# Lazy Sort  wiki

Inside quick sort, there is a binary tree waiting to be discovered.

The basic quick sort algorithm looks like this:

```To quicksort(Set)
If Set is empty, then return an empty vector
Otherwise
Select a value in Set, Pivot
Make Left from all values in Set less than Pivot
Make Right from all values in Set greater than Pivot
Return the concatenation of Quicksort(Left), Pivot, Quicksort(Right)
```

The binary tree becomes quite obvious if the concatenation in the last step is replaced by making a binary tree node. The final vector can then be created by flattening the binary tree.

Similarly, we could compute factorial(n) by first making a vector of integers from 1 to n and then multiplying the elements of the vector.

In both cases, we have a kind of "virtual" intermediate structure, which we actually eliminate in practice by incorporating it into program flow.  However, it can be useful sometimes to reveal the intermediate structure.

For example, suppose we have a very large vector of family incomes, say of a million families. We want to compute some measure of income inequality; a common one is to find the ratio between the average income of the highest quintile (that is, the 20% of the population with the highest incomes) and the lowest quintile (that is, the 20% of the population with the lowest incomes).

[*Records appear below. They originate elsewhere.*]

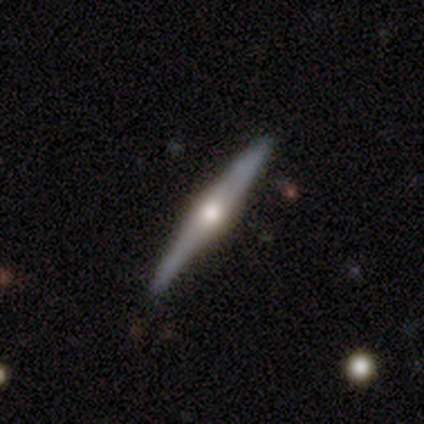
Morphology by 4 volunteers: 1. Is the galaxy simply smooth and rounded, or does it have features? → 75% featured or disk, 25% smooth, 0% star or artifact.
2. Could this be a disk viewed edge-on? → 100% yes, 0% no.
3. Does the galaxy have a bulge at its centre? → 100% rounded, 0% boxy, 0% none.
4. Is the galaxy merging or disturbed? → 100% none, 0% minor disturbance, 0% major disturbance, 0% merger.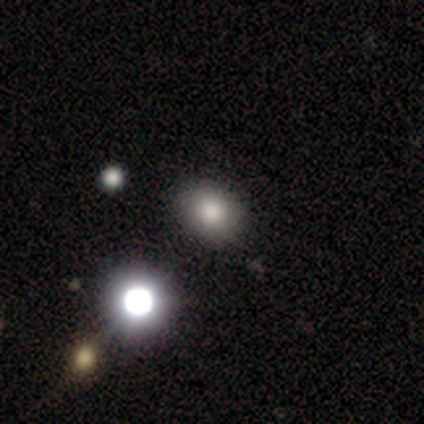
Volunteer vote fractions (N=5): A smooth galaxy with no disk features (60%) that is in between round and cigar-shaped (67%).

Vote fractions:
- Smooth or featured? smooth: 60% / featured or disk: 40% / star or artifact: 0%
- How rounded? in between: 67% / round: 33% / cigar-shaped: 0%
- Merging? none: 60% / minor disturbance: 20% / merger: 20% / major disturbance: 0%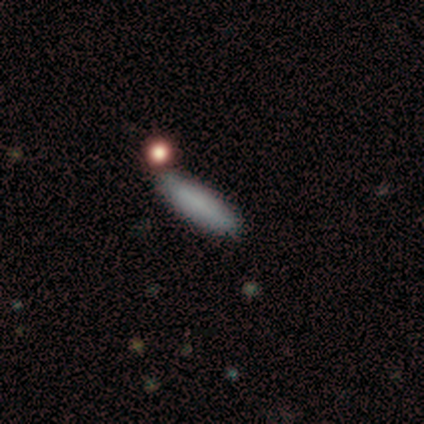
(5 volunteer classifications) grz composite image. It shows a smooth galaxy with no disk features (100%) that is cigar-shaped (80%). Merging: none (100%).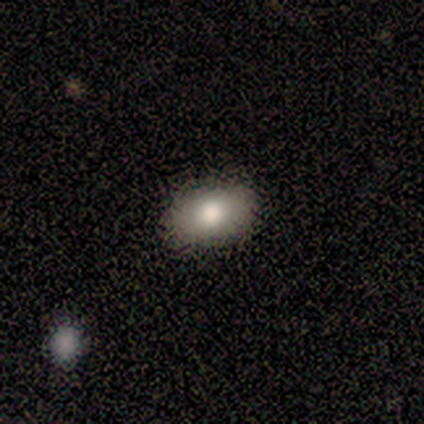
This is clearly a smooth galaxy (100%). How rounded: clearly in between (80%). Merging: clearly none (100%).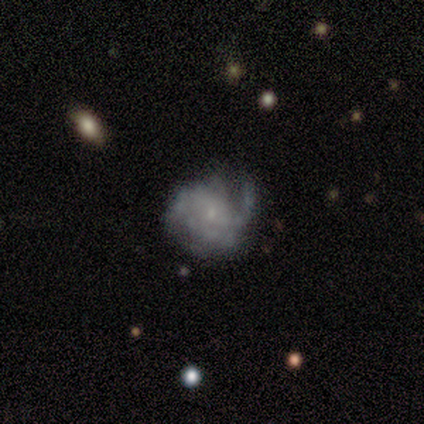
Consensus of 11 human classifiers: smooth-or-featured: featured or disk: 82% | smooth: 18% | star or artifact: 0%
  disk-edge-on: no: 100% | yes: 0%
    bar: no: 100% | strong: 0% | weak: 0%
    has-spiral-arms: yes: 78% | no: 22%
      spiral-winding: tight: 71% | medium: 14% | loose: 14%
      spiral-arm-count: 1: 29% (tied) | 2: 29% (tied) | can't tell: 29% (tied) | 4: 14% | 3: 0% | more than 4: 0%
    bulge-size: small: 78% | none: 22% | dominant: 0% | large: 0% | moderate: 0%
  merging: none: 82% | minor disturbance: 18% | major disturbance: 0% | merger: 0%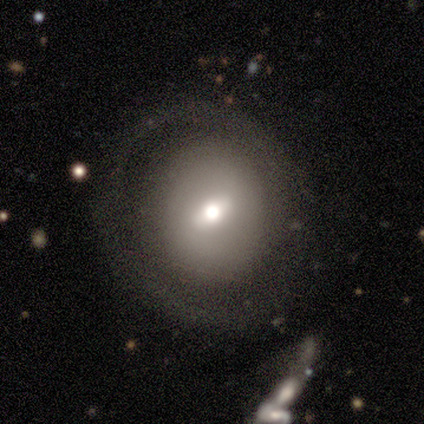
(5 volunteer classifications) Morphology: type=featured or disk (60%); edge-on=no (100%); bar=weak (67%); spiral arms=no (67%); bulge=moderate (100%); merging=none (80%).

To compute this value, we need to semi-sort the vector of incomes. Ideally, we want to just sort it enough so that we can extract the (unordered) first and last quintiles. One general-purpose way of doing this is to run the quick sort algorithm lazily; first, we stop when we reach the node corresponding to the 20% point; and then we start again, stopping when we reach the 80% point. To do that (in general), we need keep at least part of the implicit binary tree around.

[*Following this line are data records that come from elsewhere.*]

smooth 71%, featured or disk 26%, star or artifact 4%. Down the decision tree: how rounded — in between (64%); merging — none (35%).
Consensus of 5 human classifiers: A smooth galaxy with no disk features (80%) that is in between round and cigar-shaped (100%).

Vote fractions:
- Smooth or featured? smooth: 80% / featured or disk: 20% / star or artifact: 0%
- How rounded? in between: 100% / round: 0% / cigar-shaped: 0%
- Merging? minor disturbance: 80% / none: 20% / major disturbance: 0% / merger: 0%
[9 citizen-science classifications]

One way of doing this is to change quicksort so that the recursion is replaced by a "promise"; that is, instead of actually doing the recursion, we make a function closure which when called will do the next recursion step.

The Lua distribution includes `sort.lua` which has a simple implementation of quick sort; slightly simplified, the core is as follows:

```function qsort(vec, low, high)
if low < high then
local middle = partition(vec, low, high)
qsort(vec, low, middle-1)
qsort(vec, middle+1, high)
end
end
```

I've separated out the `partition` function and given variables possibly more meaningful names to make the algorithm a little clearer.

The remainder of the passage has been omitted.